2.2.12—单链表—Linked List Cycle II

描述

Given a linked list, return the node where the cycle begins. If there is no cycle, return null.

Follow up: Can you solve it without using extra space?

#include<iostream>
using namespace std;
const int n = 8;

struct node
{
int data;
node *next;
};
node *firstnode = NULL;

class mylist
{
node *head;
public:
mylist()
{
head = new node();
head->next = NULL;
}
void CreateList(int a[], int n);
void Display();
friend bool FirstNode(mylist &list);
~mylist();
};
void mylist::CreateList(int a[], int n)
{
node *p = head;
node *temp = head;
for (int i = 0; i < n; i++)
{
node *q = new node();
q->data = a[i];
p->next = q;
p = q;
if (i == 2)
temp = p;
}
//p->next = NULL;
p->next = temp;//产生环
}
void mylist::Display()
{
node *p = head->next;
while (p)
{
cout << p->data << " ";
p = p->next;
}
cout << endl;
}
bool FirstNode(mylist &list)
{
//判断是否有环
bool flag = false;
node *p = list.head->next;
node *q = list.head->next;
while (p&&q)
{
//===
p = p->next;
if (q->next)
q = q->next->next;
else
{
flag = false;
break;
}
//===
if (p == q)
{
flag = true;
break;
}

}
//无环
if (!flag)
return false;
//有环
node *slow1 = list.head->next;
node *slow2 = p;
while (slow1 != slow2)
{
slow1 = slow1->next;
slow2 = slow2->next;
}
firstnode = slow1;
return true;

}

mylist::~mylist()//含有环的链表如何释放
{
node *p = head;
for (int i = 0; i < n + 1; i++)
{
node *temp = p->next;
delete p;
p = temp;
}
}
int main()
{
//===
int a
= { 1, 2, 3, 4, 5, 6, 7,8 };
mylist list;
list.CreateList(a, n);
//list.Display();
//cout << endl;
//===
bool flag = FirstNode(list);
if (flag)
cout << firstnode->data << endl;
}

···

=== 待办事项 ===
[A] 下列陈述与给定文本是否相符？逐条回答是或否，并引用文本中起决定作用的原文。
(i) 题目要求在链表无环时返回 null。
(ii) CreateList 函数把最后一个节点的 next 设为 NULL。
(iii) 常量 n 的值为 8。
[B] 编辑给定文本中从"2.2.12—单链表—Linked List Cycle"到"using extra space?"的部分，将"null"替换为"nullptr"，写出改后的整段内容。
[C] 根据给定文本，简要回答：
(i) 在 CreateList 函数中，i 等于几时 temp 被指向当前节点？
(ii) 析构函数中的 for 循环共执行多少次（用 n 表示）？
(iii) Follow up 要求在什么条件下求解？
这些条目出自另一个来源。

(数据文件片段)
···

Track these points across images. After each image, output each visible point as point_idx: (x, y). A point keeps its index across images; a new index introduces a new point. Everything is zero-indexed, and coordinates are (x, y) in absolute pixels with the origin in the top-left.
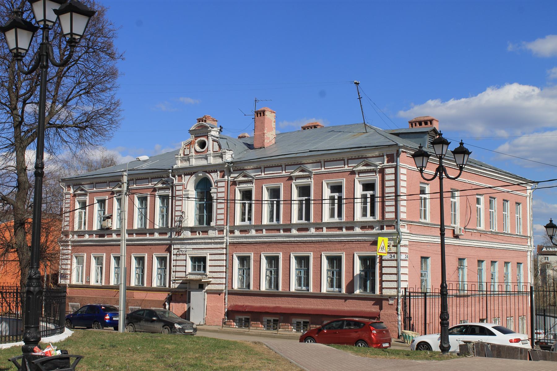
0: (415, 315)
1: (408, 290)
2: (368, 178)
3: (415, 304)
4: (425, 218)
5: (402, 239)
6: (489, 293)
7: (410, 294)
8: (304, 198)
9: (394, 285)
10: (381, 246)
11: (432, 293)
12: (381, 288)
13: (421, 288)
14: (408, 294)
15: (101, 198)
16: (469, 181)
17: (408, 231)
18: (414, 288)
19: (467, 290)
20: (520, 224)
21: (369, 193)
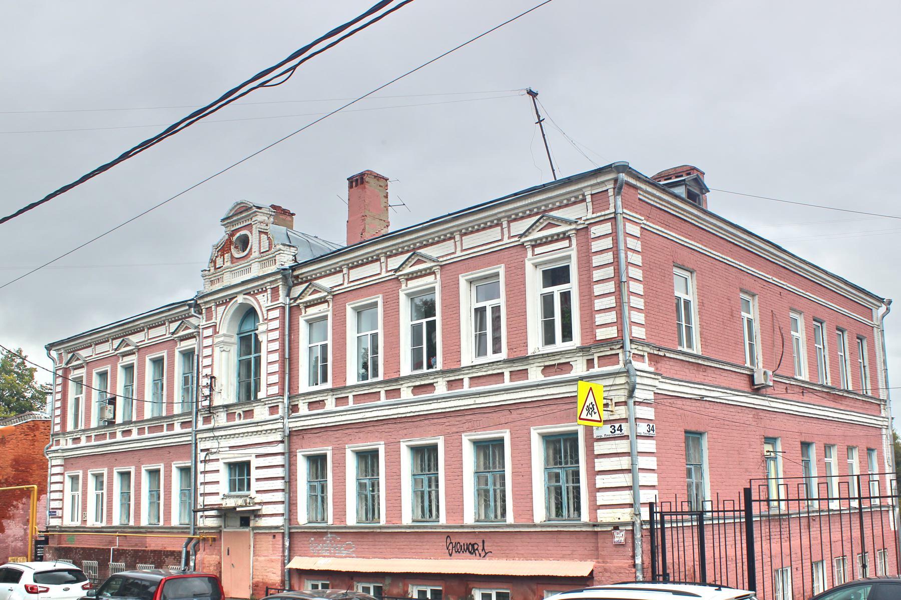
0: (676, 567)
1: (658, 509)
2: (552, 254)
3: (675, 541)
4: (690, 345)
5: (637, 386)
6: (865, 504)
7: (662, 517)
8: (424, 321)
9: (625, 497)
10: (587, 404)
11: (718, 511)
12: (595, 507)
13: (689, 502)
14: (659, 518)
15: (102, 369)
16: (774, 279)
17: (652, 369)
18: (673, 504)
19: (819, 499)
20: (865, 377)
21: (557, 290)
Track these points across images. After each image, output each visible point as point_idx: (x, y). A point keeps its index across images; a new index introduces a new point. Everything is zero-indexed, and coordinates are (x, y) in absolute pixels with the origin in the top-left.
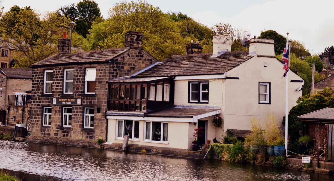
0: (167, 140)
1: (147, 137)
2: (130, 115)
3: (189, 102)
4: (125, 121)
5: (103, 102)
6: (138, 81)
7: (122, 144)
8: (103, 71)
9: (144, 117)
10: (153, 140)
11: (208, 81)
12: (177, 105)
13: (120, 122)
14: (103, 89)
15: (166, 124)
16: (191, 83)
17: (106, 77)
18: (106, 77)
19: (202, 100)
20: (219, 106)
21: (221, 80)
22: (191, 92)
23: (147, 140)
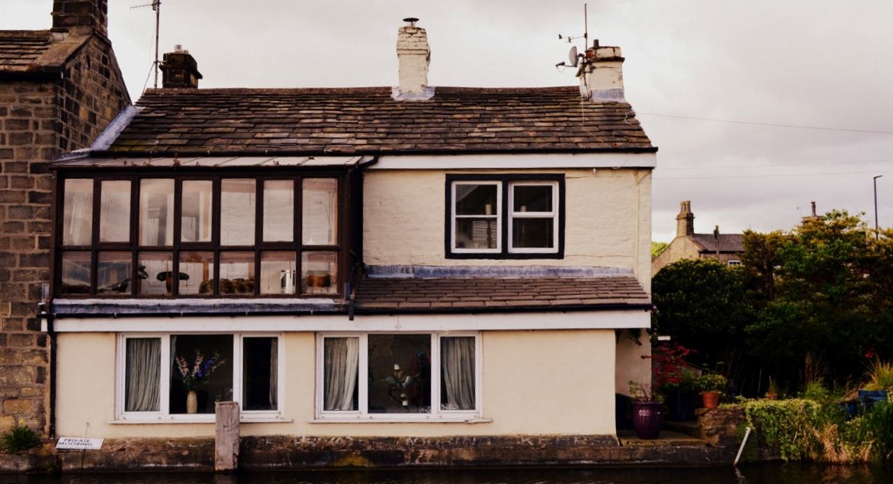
0: (473, 407)
2: (234, 311)
3: (449, 255)
4: (175, 339)
5: (13, 255)
6: (281, 164)
7: (209, 445)
8: (9, 117)
9: (351, 319)
10: (372, 409)
11: (564, 175)
12: (377, 267)
13: (131, 343)
14: (10, 197)
15: (460, 345)
16: (454, 185)
17: (33, 145)
18: (33, 145)
19: (514, 246)
20: (620, 266)
21: (631, 175)
22: (454, 216)
23: (345, 415)
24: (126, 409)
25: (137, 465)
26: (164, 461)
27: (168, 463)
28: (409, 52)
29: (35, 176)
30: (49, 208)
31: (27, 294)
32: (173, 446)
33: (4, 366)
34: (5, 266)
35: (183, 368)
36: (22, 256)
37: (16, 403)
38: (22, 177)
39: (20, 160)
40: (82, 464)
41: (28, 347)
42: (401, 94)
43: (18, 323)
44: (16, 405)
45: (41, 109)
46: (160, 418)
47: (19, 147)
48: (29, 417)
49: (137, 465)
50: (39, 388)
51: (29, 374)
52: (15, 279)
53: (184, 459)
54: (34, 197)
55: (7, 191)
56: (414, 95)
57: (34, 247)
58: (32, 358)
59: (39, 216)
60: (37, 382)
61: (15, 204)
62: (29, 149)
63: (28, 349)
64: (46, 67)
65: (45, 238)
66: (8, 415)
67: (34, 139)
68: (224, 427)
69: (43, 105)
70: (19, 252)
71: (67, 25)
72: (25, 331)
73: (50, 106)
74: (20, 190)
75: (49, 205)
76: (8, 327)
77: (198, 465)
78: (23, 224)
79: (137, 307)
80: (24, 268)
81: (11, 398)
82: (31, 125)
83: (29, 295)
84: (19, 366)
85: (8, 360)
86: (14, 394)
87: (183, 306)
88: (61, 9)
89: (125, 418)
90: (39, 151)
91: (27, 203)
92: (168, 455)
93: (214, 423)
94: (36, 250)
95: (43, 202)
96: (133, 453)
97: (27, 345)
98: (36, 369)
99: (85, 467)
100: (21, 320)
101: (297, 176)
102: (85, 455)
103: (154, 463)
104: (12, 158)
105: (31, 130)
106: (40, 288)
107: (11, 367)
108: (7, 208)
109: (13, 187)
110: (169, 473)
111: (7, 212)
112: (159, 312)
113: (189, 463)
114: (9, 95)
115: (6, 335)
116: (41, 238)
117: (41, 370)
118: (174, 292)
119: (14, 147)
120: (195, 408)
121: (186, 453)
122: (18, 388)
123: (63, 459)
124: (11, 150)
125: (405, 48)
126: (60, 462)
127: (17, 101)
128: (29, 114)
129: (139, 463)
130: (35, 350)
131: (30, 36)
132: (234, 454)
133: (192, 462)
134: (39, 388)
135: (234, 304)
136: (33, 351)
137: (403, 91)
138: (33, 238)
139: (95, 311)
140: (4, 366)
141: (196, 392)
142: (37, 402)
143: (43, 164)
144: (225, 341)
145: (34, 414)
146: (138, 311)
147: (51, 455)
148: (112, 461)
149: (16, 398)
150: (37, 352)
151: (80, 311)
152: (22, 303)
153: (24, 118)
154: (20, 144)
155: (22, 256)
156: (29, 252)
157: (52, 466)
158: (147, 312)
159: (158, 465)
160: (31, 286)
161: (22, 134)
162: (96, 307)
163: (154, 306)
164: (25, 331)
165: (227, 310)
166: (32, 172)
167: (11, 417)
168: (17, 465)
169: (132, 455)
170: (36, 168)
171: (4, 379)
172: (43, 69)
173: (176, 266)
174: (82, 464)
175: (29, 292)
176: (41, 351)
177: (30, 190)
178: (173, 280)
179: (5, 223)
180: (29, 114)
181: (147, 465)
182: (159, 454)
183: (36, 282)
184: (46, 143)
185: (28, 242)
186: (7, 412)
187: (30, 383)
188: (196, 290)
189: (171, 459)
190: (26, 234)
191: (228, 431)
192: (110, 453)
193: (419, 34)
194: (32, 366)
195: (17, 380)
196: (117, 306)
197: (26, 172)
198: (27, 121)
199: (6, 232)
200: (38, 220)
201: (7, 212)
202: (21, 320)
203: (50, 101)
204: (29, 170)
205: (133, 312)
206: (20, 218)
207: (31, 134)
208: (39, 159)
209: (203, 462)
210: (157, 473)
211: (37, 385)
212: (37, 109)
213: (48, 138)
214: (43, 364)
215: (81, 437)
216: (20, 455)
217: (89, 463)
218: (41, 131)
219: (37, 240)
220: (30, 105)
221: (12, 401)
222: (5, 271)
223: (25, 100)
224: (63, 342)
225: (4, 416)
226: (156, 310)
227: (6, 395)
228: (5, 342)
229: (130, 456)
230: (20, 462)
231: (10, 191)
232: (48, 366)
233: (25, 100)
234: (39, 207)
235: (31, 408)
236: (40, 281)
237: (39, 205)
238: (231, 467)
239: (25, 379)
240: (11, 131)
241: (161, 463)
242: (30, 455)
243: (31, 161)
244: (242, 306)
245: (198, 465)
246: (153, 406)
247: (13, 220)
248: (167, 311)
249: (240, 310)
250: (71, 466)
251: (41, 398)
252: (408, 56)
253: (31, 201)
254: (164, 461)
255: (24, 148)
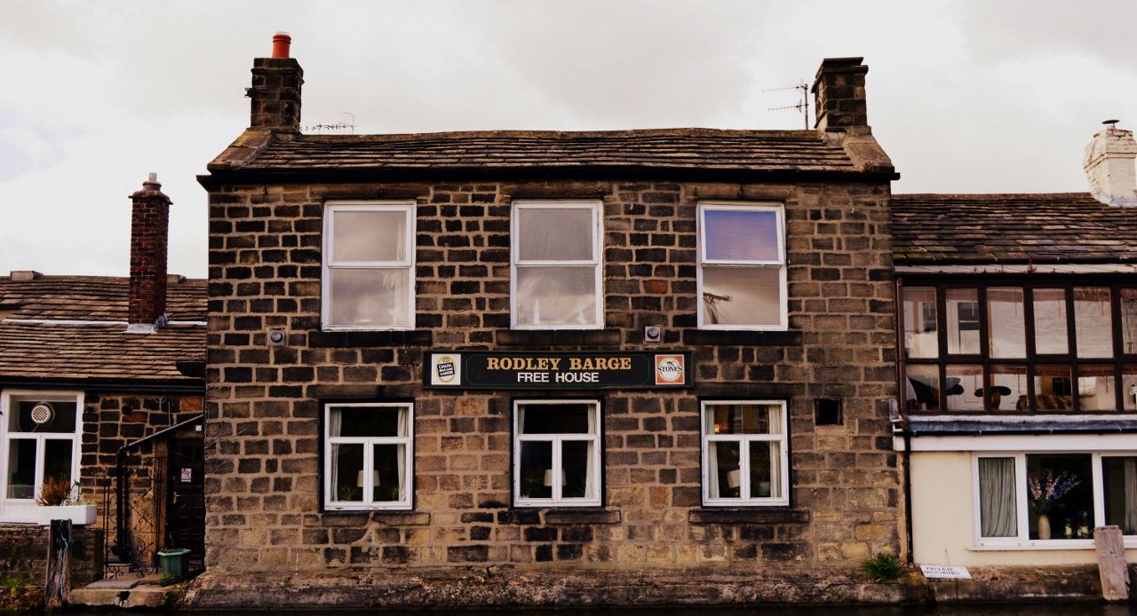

···

=== 答案汇总 ===
[A]
(i) 是："If there is no cycle, return null."
(ii) 否："p->next = temp;//产生环"
(iii) 是："const int n = 8;"

[B]
2.2.12—单链表—Linked List Cycle II

描述

Given a linked list, return the node where the cycle begins. If there is no cycle, return nullptr.

Follow up: Can you solve it without using extra space?

[C]
(i) 2
(ii) n + 1 次
(iii) 不使用额外空间（without using extra space）